Violence Is Violence—No Matter the Idea


I’ve seen what real violence looks like. I’ve walked through the streets of Baghdad after Saddam fell, where hatred exploded around every corner. Bodies in alleys. Trunks filled with the dead. Streets littered with people murdered for nothing more than who they were, what they believed, what sect they were born into. Sunni. Shia. Kurd. Different ideas, same brutality.

Every day, fear was a living thing. You could smell it. You could feel it in your chest. Mothers screaming over their dead children. Fathers dragged from homes. Neighbors turning on neighbors with knives, guns, and fire. This wasn’t random. It wasn’t abstract. It was personal. And it was everywhere. Not just innocent bystanders caught in attacks targeted at us. Iraqi on Iraqi violence was prevalent.

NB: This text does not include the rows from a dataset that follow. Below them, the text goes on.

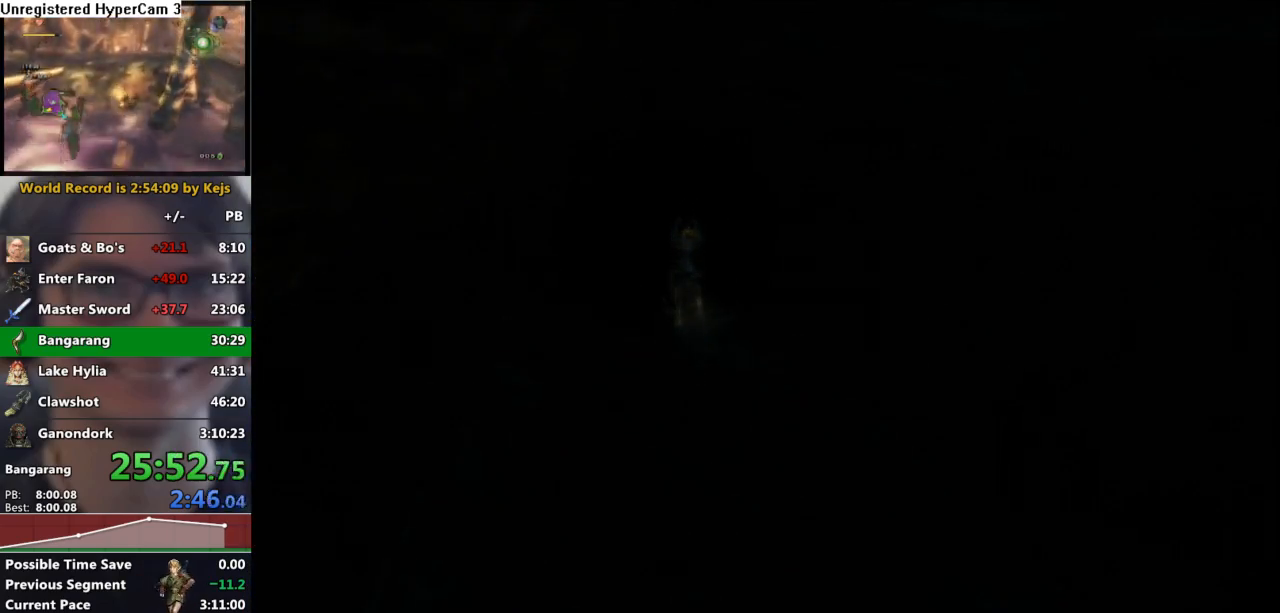
{"buttons": [], "left_stick": "center", "right_stick": "center", "events": [[33, "A", "up"], [117, "A", "down"], [200, "A", "up"], [317, "A", "down"], [383, "A", "up"]]}
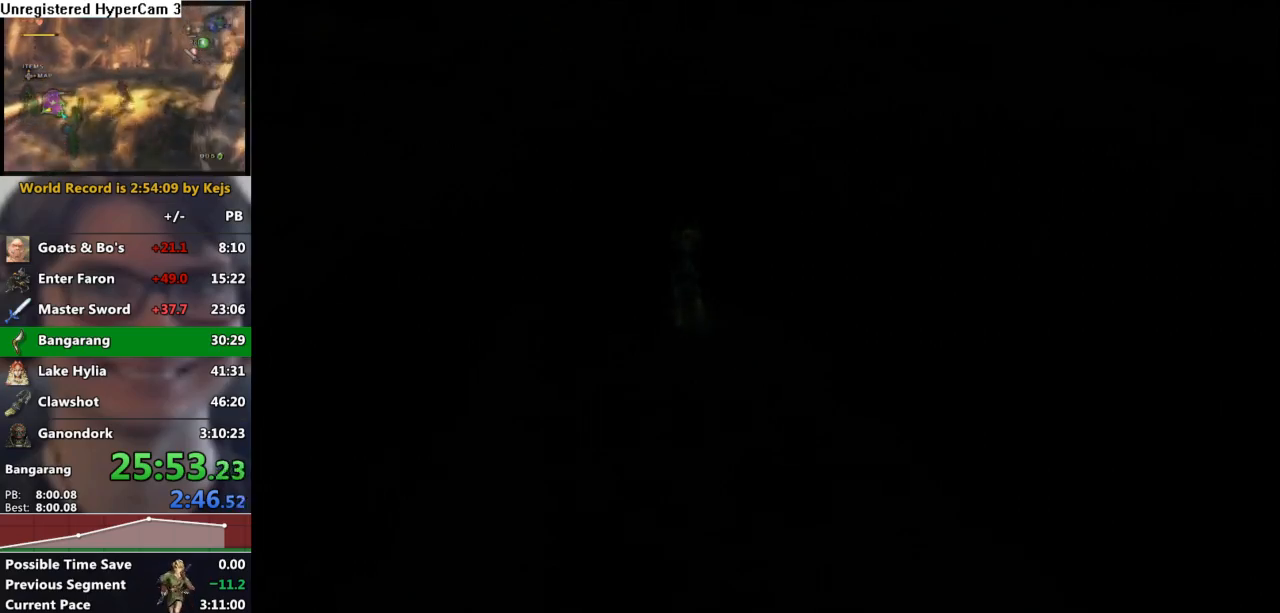
{"buttons": [], "left_stick": "center", "right_stick": "center", "events": [[17, "A", "down"], [83, "A", "up"], [183, "A", "down"], [283, "A", "up"], [383, "A", "down"], [450, "A", "up"]]}
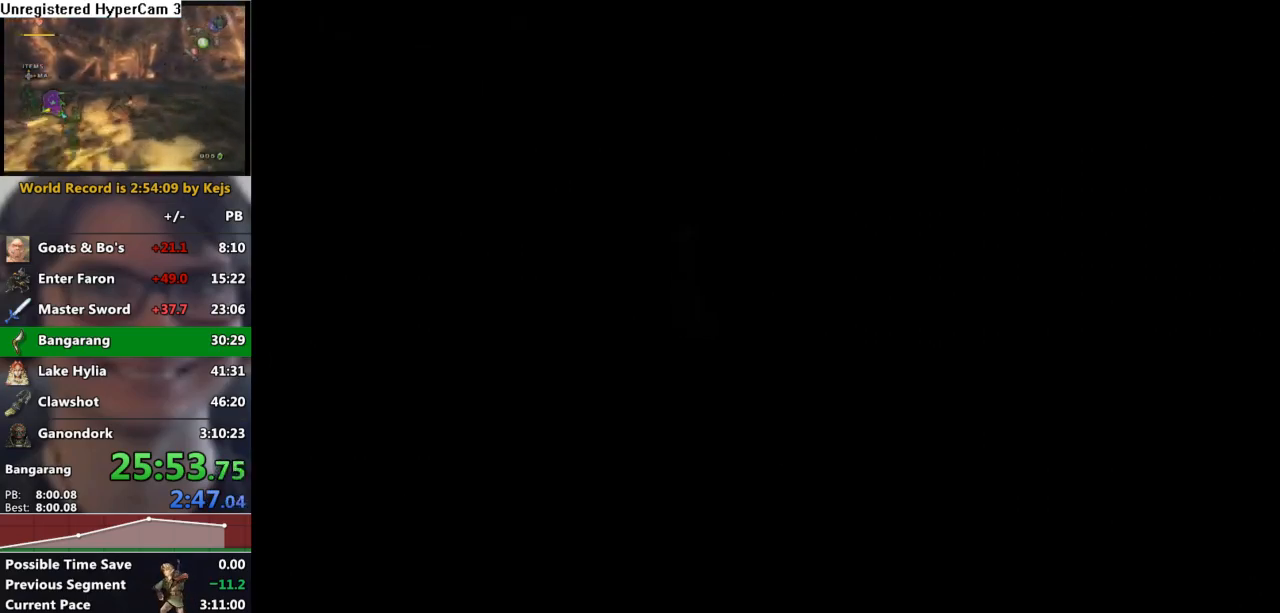
{"buttons": ["A"], "left_stick": "center", "right_stick": "center", "events": [[67, "A", "down"], [133, "A", "up"], [250, "A", "down"], [350, "A", "up"], [467, "A", "down"]]}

We were targets. My buddies and I—they wanted us dead. But we were hard targets. And the majority, long oppressed by a brutal minority for decades, was ready for vengeance. That’s the reality: violence is never abstract. It multiplies, it spreads, and it doesn’t care who’s cheering from a safe distance. People here clap over a single death. But when those deaths start piling up, when someone comes to your door, I hope no one’s cheering.

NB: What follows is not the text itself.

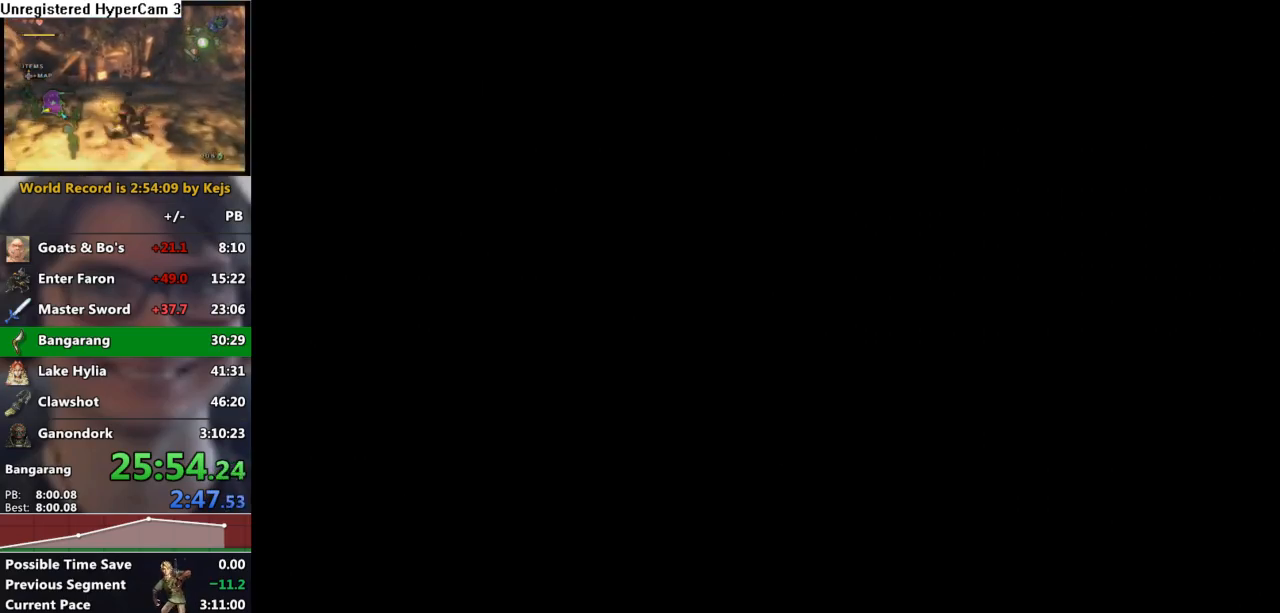
{"buttons": ["A"], "left_stick": "center", "right_stick": "center", "events": [[17, "A", "up"], [117, "A", "down"], [183, "A", "up"], [300, "A", "down"], [350, "A", "up"], [500, "A", "down"]]}
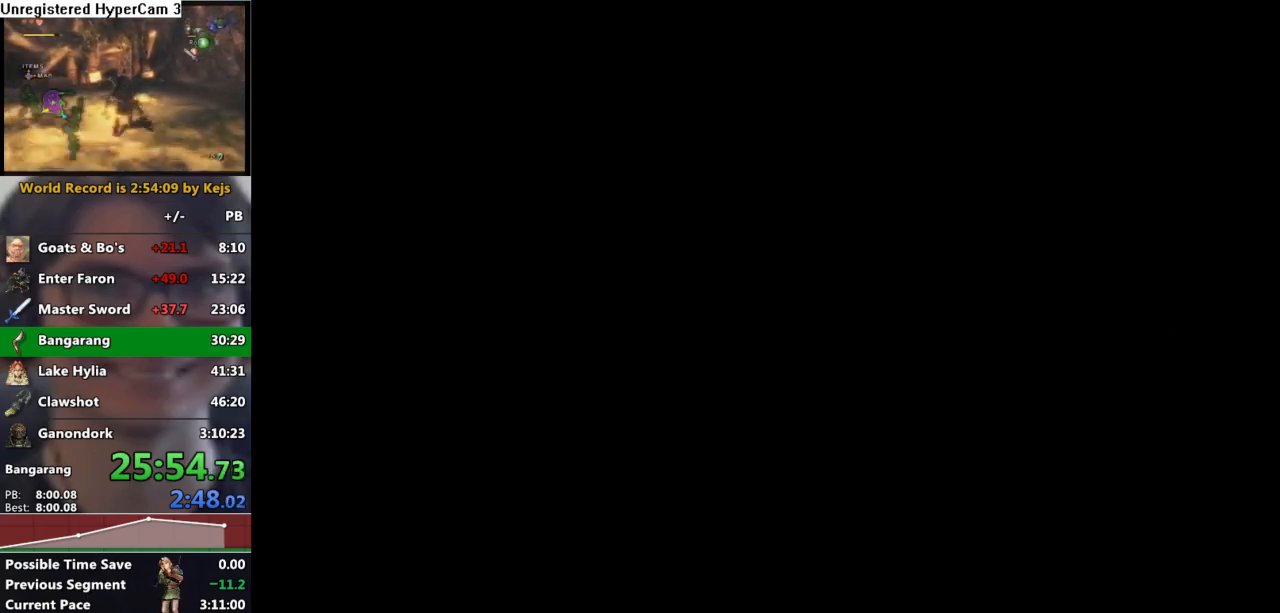
{"buttons": [], "left_stick": "up", "right_stick": "center", "events": [[50, "A", "up"], [150, "left_stick", "up"], [200, "A", "down"], [267, "A", "up"], [350, "A", "down"], [417, "A", "up"]]}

Online, I see people celebrating political violence today, acting as if it’s moral, as if ideas can be defended with applause. They think a single death is proof of righteousness. But bad ideas don’t get snuffed out by violence—they die when confronted with better ideas. If your idea requires killing to survive, maybe it isn’t a good idea. And trust me, the violence you imagine back home will never measure up to reality.

Most people aren’t arguing to understand. They’re arguing to win points, to appear righteous, to climb a moral ladder that doesn’t exist. They applaud violence while knowing nothing about it. They’ve never smelled the smoke, never heard the screams, never seen the streets littered with blood. Their morality is performative. Hollow. And disgusting.

Violence is violence. Cheering it is complicity. Celebrating it in the name of an idea—whether sectarian, political, or tribal—changes nothing except showing how detached you are from human suffering. Different ideas don’t make violence moral. They make it universal. And until people truly understand that, cheering will remain what it is: ignorance pretending to be righteousness.